A life of propaganda and activism on behalf of the liberation of the oppressed does not leave much of a paper-trail. She turns up in the press reports of 30 April 1890 when she was arrested, as were another 78 individuals, including two women representing workers’ societies, at the anarchist club in the Canalone district. For four days the club played host to the standing commission coordinating the 1st of May demonstrations with the workers’ associations. Those demonstrations, prefaced also by the distribution of thousands of anarchist leaflets, proved a huge and solemn success, despite the ban imposed by the chief of police.

On 16 September 1890, Florentine enthusiastically gave her backing in a public letter to the suggestion from the editorial team of the Trapani newspaper La Nuova Riscossa . “that we no longer call ourselves socialists or anarchist socialists, but simply anarchists. The object being to shun the bamboozlers and politickers and show all men on earth that the true salvation of Humanity lies in Anarchy, which is to say, life without government, without religion, without authority, but with real freedom.” Florentine wrote that “the word Anarchy is quite clear and perfectly encapsulates the ideal condition which alone will be able to make a reality of humanity’s loftiest aspirations by ensuring the dominion of justice and freedom”, ushering in the Anarchist Communist Revolution.
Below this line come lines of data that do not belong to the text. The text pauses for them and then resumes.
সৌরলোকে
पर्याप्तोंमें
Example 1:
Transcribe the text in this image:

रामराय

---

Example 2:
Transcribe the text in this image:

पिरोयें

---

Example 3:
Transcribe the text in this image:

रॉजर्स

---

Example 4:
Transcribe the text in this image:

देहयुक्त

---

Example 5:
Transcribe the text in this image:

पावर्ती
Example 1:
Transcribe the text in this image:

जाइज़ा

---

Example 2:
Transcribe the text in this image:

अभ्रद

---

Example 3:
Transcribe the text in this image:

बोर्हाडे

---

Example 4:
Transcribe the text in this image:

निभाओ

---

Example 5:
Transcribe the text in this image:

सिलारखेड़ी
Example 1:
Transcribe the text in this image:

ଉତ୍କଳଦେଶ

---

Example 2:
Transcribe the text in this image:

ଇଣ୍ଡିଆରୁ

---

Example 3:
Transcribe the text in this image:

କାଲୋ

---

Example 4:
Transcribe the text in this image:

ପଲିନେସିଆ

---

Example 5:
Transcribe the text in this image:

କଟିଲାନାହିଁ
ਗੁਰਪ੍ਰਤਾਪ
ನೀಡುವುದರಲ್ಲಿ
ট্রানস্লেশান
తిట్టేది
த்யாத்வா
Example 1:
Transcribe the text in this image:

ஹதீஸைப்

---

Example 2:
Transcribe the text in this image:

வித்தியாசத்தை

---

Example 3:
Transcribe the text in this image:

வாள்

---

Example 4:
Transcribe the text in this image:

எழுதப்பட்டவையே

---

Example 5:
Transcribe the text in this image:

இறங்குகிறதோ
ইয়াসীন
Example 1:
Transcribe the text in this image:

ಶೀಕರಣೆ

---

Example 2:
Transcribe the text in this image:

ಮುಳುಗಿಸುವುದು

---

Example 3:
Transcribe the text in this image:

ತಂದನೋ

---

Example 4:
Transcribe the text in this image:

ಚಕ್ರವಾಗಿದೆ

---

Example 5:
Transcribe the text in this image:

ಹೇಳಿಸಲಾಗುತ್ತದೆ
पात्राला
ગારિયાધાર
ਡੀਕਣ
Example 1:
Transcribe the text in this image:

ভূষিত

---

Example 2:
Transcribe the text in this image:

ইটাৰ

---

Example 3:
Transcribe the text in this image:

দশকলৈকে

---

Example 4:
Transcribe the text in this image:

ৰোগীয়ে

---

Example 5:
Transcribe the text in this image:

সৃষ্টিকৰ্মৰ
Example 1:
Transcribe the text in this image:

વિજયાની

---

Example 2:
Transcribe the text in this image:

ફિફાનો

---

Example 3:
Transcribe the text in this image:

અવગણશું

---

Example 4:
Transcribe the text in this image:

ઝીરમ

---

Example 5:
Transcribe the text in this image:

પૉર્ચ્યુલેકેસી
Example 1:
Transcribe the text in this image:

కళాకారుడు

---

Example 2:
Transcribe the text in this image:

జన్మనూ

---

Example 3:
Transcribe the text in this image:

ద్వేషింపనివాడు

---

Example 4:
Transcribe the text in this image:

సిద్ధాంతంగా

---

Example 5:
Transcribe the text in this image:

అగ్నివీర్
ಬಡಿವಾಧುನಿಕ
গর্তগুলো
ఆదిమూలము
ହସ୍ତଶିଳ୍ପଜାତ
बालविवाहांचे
Within a few days, on 23 September, she was dead. The teacher Ciccarelli and Giovanni Bergamasco, both of them anarchists, tended to her “right up until the end, shooing away the priests who would try to gain entry every so often and of whom the deceased was a fierce enemy. No sooner had the sad news broken than the city streets were papered with manifestoes” by the socialists of Naples. “The funeral rites were extremely impressive, with several socialist and republican flags following the coffin; the wreath from the anarchists bore the motto: ‘Onwards, onwards, workers of the world!’”
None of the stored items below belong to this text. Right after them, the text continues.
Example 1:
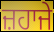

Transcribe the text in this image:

ਜ਼ਹਾਜੇ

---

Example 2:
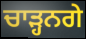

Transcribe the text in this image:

ਚਾੜ੍ਹਨਗੇ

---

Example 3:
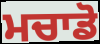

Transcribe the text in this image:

ਮਚਾਡੋ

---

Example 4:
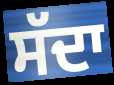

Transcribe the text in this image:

ਸੱਦਾ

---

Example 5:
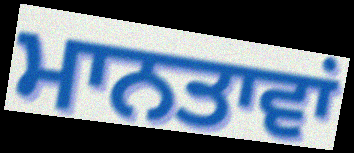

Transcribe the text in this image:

ਮਾਨਤਾਵਾਂ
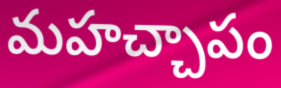
మహచ్చాపం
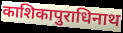
काशिकापुराधिनाथ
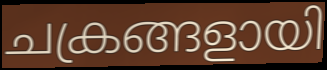
ചക്രങ്ങളായി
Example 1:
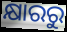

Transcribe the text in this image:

କ୍ଷାରରୁ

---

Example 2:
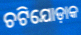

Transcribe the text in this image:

ଚଟିଯୋଡ଼ାକ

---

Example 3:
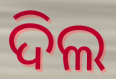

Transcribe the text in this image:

ଦିଲ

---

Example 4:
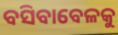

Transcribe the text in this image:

ବସିବାବେଳକୁ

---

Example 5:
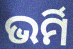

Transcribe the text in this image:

ଭର୍ମି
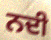
ਨਦੀ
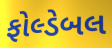
ફોલ્ડેબલ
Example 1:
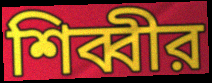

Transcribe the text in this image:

শিব্বীর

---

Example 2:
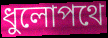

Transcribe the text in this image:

ধুলোপথে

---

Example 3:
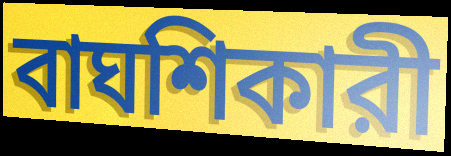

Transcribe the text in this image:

বাঘশিকারী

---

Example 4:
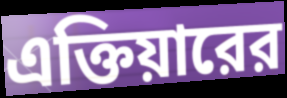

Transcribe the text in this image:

এক্তিয়ারের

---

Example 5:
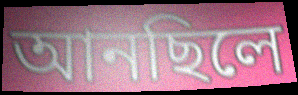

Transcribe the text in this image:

আনছিলে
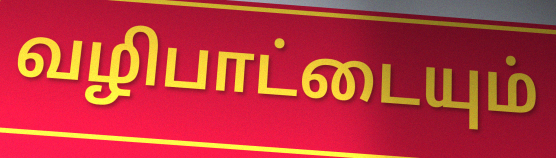
வழிபாட்டையும்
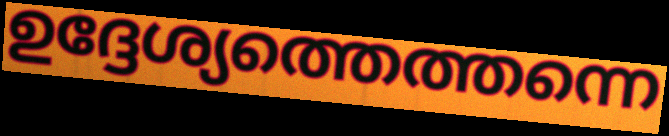
ഉദ്ദേശ്യത്തെത്തന്നെ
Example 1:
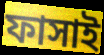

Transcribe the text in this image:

ফাসাই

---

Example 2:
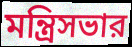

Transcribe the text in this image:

মন্ত্রিসভার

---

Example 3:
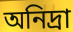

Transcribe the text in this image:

অনিদ্রা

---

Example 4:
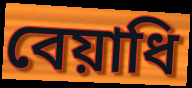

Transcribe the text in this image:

বেয়াধি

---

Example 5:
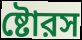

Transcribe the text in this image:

ষ্টোরস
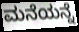
ಮನೆಯನ್ನೆ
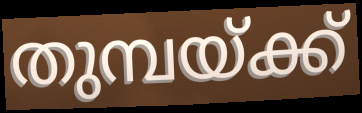
തുമ്പയ്ക്ക്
Both the socialist and the non-socialist press carried the news of her death and funeral and they were unanimous in their praises of her. The anarchist Giovanni Bergamasco remembered her as “a very dear comrade, a woman of lofty and noble sentiments, a brave fighter for emancipation of the oppressed.”

The renowned composer Pietro Floridia wrote a piano serenade dedicated to her in 1889.